La décision préfectorale de fermeture administrative d'un établissement pourra non seulement être prise sur la base d'un PV d’infraction, mais aussi sur la base d'un rapport administratif établi par un agent compétent en matière de lutte contre le travail illégal.

  • Détachement en France :

Le contrôle des prestataires établis à l'étranger est renforcé.

Une amende administrative (plafond de 500 000 €) peut être prononcée en l’absence de déclaration préalable de détachement, ou lorsque les documents de contrôle (qui doivent être rédigés en français), ne sont pas présentés par l’employeur à l’inspection du travail.

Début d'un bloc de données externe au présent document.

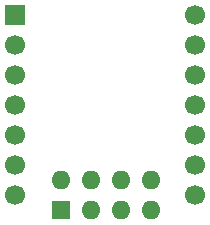
<source format=gbr>
%TF.GenerationSoftware,KiCad,Pcbnew,8.0.3*%
%TF.CreationDate,2024-07-22T10:14:55+02:00*%
%TF.ProjectId,Untitled,556e7469-746c-4656-942e-6b696361645f,rev?*%
%TF.SameCoordinates,Original*%
%TF.FileFunction,Soldermask,Bot*%
%TF.FilePolarity,Negative*%
%FSLAX46Y46*%
G04 Gerber Fmt 4.6, Leading zero omitted, Abs format (unit mm)*
G04 Created by KiCad (PCBNEW 8.0.3) date 2024-07-22 10:14:55*
%MOMM*%
%LPD*%
G01*
G04 APERTURE LIST*
%ADD10R,1.700000X1.700000*%
%ADD11C,1.700000*%
%ADD12R,1.600000X1.600000*%
%ADD13O,1.600000X1.600000*%
G04 APERTURE END LIST*
D10*
%TO.C,U1*%
X89826500Y-49537590D03*
D11*
X89826500Y-52077590D03*
X89826500Y-54617590D03*
X89826500Y-57157590D03*
X89826500Y-59697590D03*
X89826500Y-62237590D03*
X89826500Y-64777590D03*
X105076500Y-64777590D03*
X105076500Y-62237590D03*
X105076500Y-59697590D03*
X105076500Y-57157590D03*
X105076500Y-54617590D03*
X105076500Y-52077590D03*
X105076500Y-49537590D03*
%TD*%
D12*
%TO.C,J1*%
X93726000Y-66040000D03*
D13*
X96266000Y-66040000D03*
X98806000Y-66040000D03*
X101346000Y-66040000D03*
X101346000Y-63500000D03*
X98806000Y-63500000D03*
X96266000Y-63500000D03*
X93726000Y-63500000D03*
%TD*%
M02*

</source>
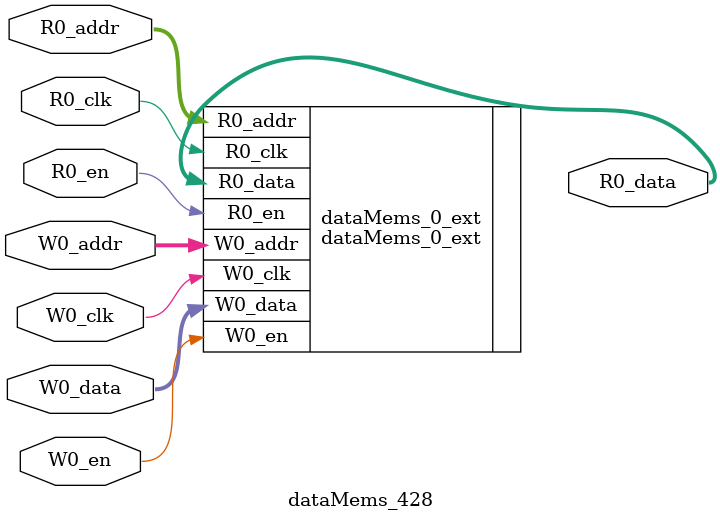
<source format=sv>
`ifndef RANDOMIZE
  `ifdef RANDOMIZE_REG_INIT
    `define RANDOMIZE
  `endif // RANDOMIZE_REG_INIT
`endif // not def RANDOMIZE
`ifndef RANDOMIZE
  `ifdef RANDOMIZE_MEM_INIT
    `define RANDOMIZE
  `endif // RANDOMIZE_MEM_INIT
`endif // not def RANDOMIZE

`ifndef RANDOM
  `define RANDOM $random
`endif // not def RANDOM

// Users can define 'PRINTF_COND' to add an extra gate to prints.
`ifndef PRINTF_COND_
  `ifdef PRINTF_COND
    `define PRINTF_COND_ (`PRINTF_COND)
  `else  // PRINTF_COND
    `define PRINTF_COND_ 1
  `endif // PRINTF_COND
`endif // not def PRINTF_COND_

// Users can define 'ASSERT_VERBOSE_COND' to add an extra gate to assert error printing.
`ifndef ASSERT_VERBOSE_COND_
  `ifdef ASSERT_VERBOSE_COND
    `define ASSERT_VERBOSE_COND_ (`ASSERT_VERBOSE_COND)
  `else  // ASSERT_VERBOSE_COND
    `define ASSERT_VERBOSE_COND_ 1
  `endif // ASSERT_VERBOSE_COND
`endif // not def ASSERT_VERBOSE_COND_

// Users can define 'STOP_COND' to add an extra gate to stop conditions.
`ifndef STOP_COND_
  `ifdef STOP_COND
    `define STOP_COND_ (`STOP_COND)
  `else  // STOP_COND
    `define STOP_COND_ 1
  `endif // STOP_COND
`endif // not def STOP_COND_

// Users can define INIT_RANDOM as general code that gets injected into the
// initializer block for modules with registers.
`ifndef INIT_RANDOM
  `define INIT_RANDOM
`endif // not def INIT_RANDOM

// If using random initialization, you can also define RANDOMIZE_DELAY to
// customize the delay used, otherwise 0.002 is used.
`ifndef RANDOMIZE_DELAY
  `define RANDOMIZE_DELAY 0.002
`endif // not def RANDOMIZE_DELAY

// Define INIT_RANDOM_PROLOG_ for use in our modules below.
`ifndef INIT_RANDOM_PROLOG_
  `ifdef RANDOMIZE
    `ifdef VERILATOR
      `define INIT_RANDOM_PROLOG_ `INIT_RANDOM
    `else  // VERILATOR
      `define INIT_RANDOM_PROLOG_ `INIT_RANDOM #`RANDOMIZE_DELAY begin end
    `endif // VERILATOR
  `else  // RANDOMIZE
    `define INIT_RANDOM_PROLOG_
  `endif // RANDOMIZE
`endif // not def INIT_RANDOM_PROLOG_

// Include register initializers in init blocks unless synthesis is set
`ifndef SYNTHESIS
  `ifndef ENABLE_INITIAL_REG_
    `define ENABLE_INITIAL_REG_
  `endif // not def ENABLE_INITIAL_REG_
`endif // not def SYNTHESIS

// Include rmemory initializers in init blocks unless synthesis is set
`ifndef SYNTHESIS
  `ifndef ENABLE_INITIAL_MEM_
    `define ENABLE_INITIAL_MEM_
  `endif // not def ENABLE_INITIAL_MEM_
`endif // not def SYNTHESIS

module dataMems_428(	// @[generators/ara/src/main/scala/UnsafeAXI4ToTL.scala:365:62]
  input  [4:0]  R0_addr,
  input         R0_en,
  input         R0_clk,
  output [66:0] R0_data,
  input  [4:0]  W0_addr,
  input         W0_en,
  input         W0_clk,
  input  [66:0] W0_data
);

  dataMems_0_ext dataMems_0_ext (	// @[generators/ara/src/main/scala/UnsafeAXI4ToTL.scala:365:62]
    .R0_addr (R0_addr),
    .R0_en   (R0_en),
    .R0_clk  (R0_clk),
    .R0_data (R0_data),
    .W0_addr (W0_addr),
    .W0_en   (W0_en),
    .W0_clk  (W0_clk),
    .W0_data (W0_data)
  );
endmodule


</source>
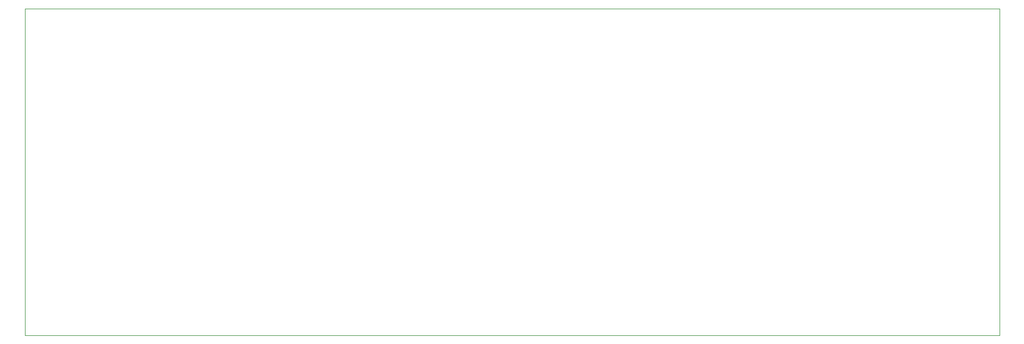
<source format=gbr>
%TF.GenerationSoftware,KiCad,Pcbnew,7.0.7*%
%TF.CreationDate,2024-04-09T00:53:37+02:00*%
%TF.ProjectId,vfd_display,7666645f-6469-4737-906c-61792e6b6963,rev?*%
%TF.SameCoordinates,Original*%
%TF.FileFunction,Profile,NP*%
%FSLAX46Y46*%
G04 Gerber Fmt 4.6, Leading zero omitted, Abs format (unit mm)*
G04 Created by KiCad (PCBNEW 7.0.7) date 2024-04-09 00:53:37*
%MOMM*%
%LPD*%
G01*
G04 APERTURE LIST*
%TA.AperFunction,Profile*%
%ADD10C,0.100000*%
%TD*%
G04 APERTURE END LIST*
D10*
X75000000Y-65000000D02*
X227000000Y-65000000D01*
X227000000Y-116000000D01*
X75000000Y-116000000D01*
X75000000Y-65000000D01*
M02*

</source>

La suspension d’un mois de l’activité d’un prestataire étranger qui a détaché des salariés sera maintenue jusqu’à régularisation en cas de manquement grave à ses obligations, ou en cas de non présentation des documents et informations.

Le prestataire étranger ayant manqué à ses obligations sera débiteur de l’amende. Mais lorsque le prestataire a méconnu l'une de ses obligations, l’amende sera due par le maître d'ouvrage ou le donneur d'ordre n'ayant pas vérifié le respect de celles-ci (manquement à l’obligation de vigilance).

Les prestataires de travail temporaire établis à l'étranger devront déclarer le détachement en ligne.

  • Renforcement à venir des pouvoirs de l’inspection du travail :

Une ordonnance est en préparation pour réformer l’inspection du travail.

Les inspecteurs du travail pourront pénétrer dans tout local destiné à l’hébergement collectif des travailleurs, afin de contrôler leur conformité au code du travail.

  • Carte d'identification professionnelle dans le BTP :

La loi généralise et rend obligatoire la carte d'identification professionnelle des salariés du BTP.

Elle sera délivrée par un organisme national désigné par décret (a priori : l'Union des caisses de France du réseau congés intempéries du BTP).

Les manquements de l'employeur ou de l'entreprise utilisatrice seront sanctionnés par une amende administrative d'un montant maximum de 2 000 € par salarié (4 000 € en cas de récidive dans l'année).